Add the chopped onion and sauté for 3-4 minutes, until it softens.

3

Stir in the minced garlic and cook for another 30 seconds, or until fragrant.

4

Add your chopped vegetables to the pot and sauté for 5-6 minutes, until they start to soften.

5

Stir in the canned beans, canned diced tomatoes (including the liquid), and your vegetable or chicken broth.

6

Add the dried herbs, salt, and black pepper. Stir to combine and bring the mixture to a boil.

7

If using pasta, rice, or quinoa, stir it into the pot at this stage. Reduce the heat to medium-low and let the soup simmer uncovered for 20-25 minutes, or until grains or pasta are tender.

8

If using leafy greens like spinach or kale, stir them in during the last 5 minutes of cooking.

9

If adding cooked protein, stir it in during the last 5 minutes to warm it through.

10

Adjust seasoning with additional salt or pepper as needed.

11

Serve hot with crusty bread or crackers, and enjoy!

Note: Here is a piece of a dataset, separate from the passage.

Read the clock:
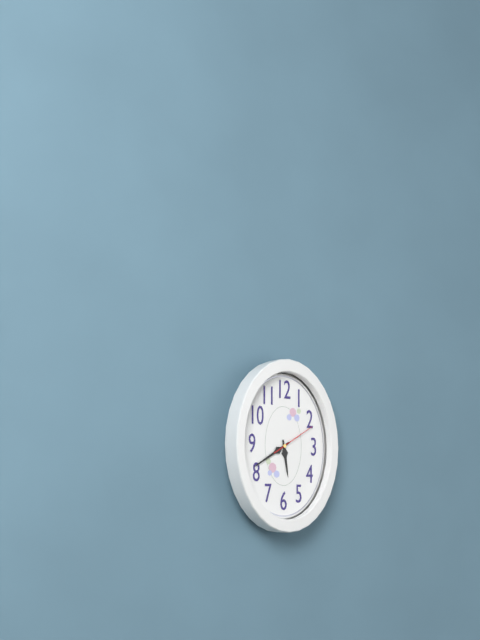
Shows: 5:40
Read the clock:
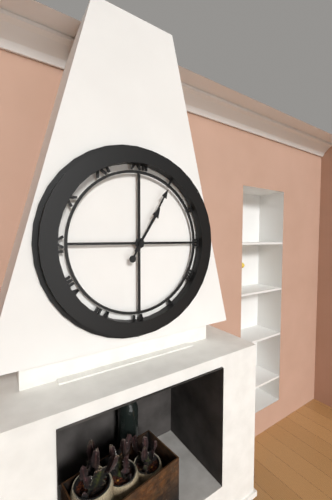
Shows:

Cooking Tip: Take your time with each step for the best results!
343
cal
25.3g
protein
31.4g
carbs
13.3g
fat

Nutrition Facts

1 serving (603.5g)
Calories
343
% Daily Value*
Total Fat 13.3 g 17%
Saturated Fat 2.4 g 12%
Polyunsaturated Fat 0.6 g
Cholesterol 53 mg 18%
Sodium 1622 mg 71%
Total Carbohydrate 31.4 g 11%
Dietary Fiber 8.4 g 30%
Total Sugars 8.4 g
Protein 25.3 g 51%
Vitamin D 0.0 mcg 0%
Calcium 126 mg 10%
Iron 3.6 mg 20%
Potassium 956 mg 20%

*The % Daily Value tells you how much a nutrient in a serving of food contributes to a daily diet. 2,000 calories a day is used for general nutrition advice.

Source of Calories

36.0%%
29.7%%
34.3%%
Fat: 474 cal (34.3%%)
Protein: 410 cal (29.7%%)
Carbs: 498 cal (36.0%%)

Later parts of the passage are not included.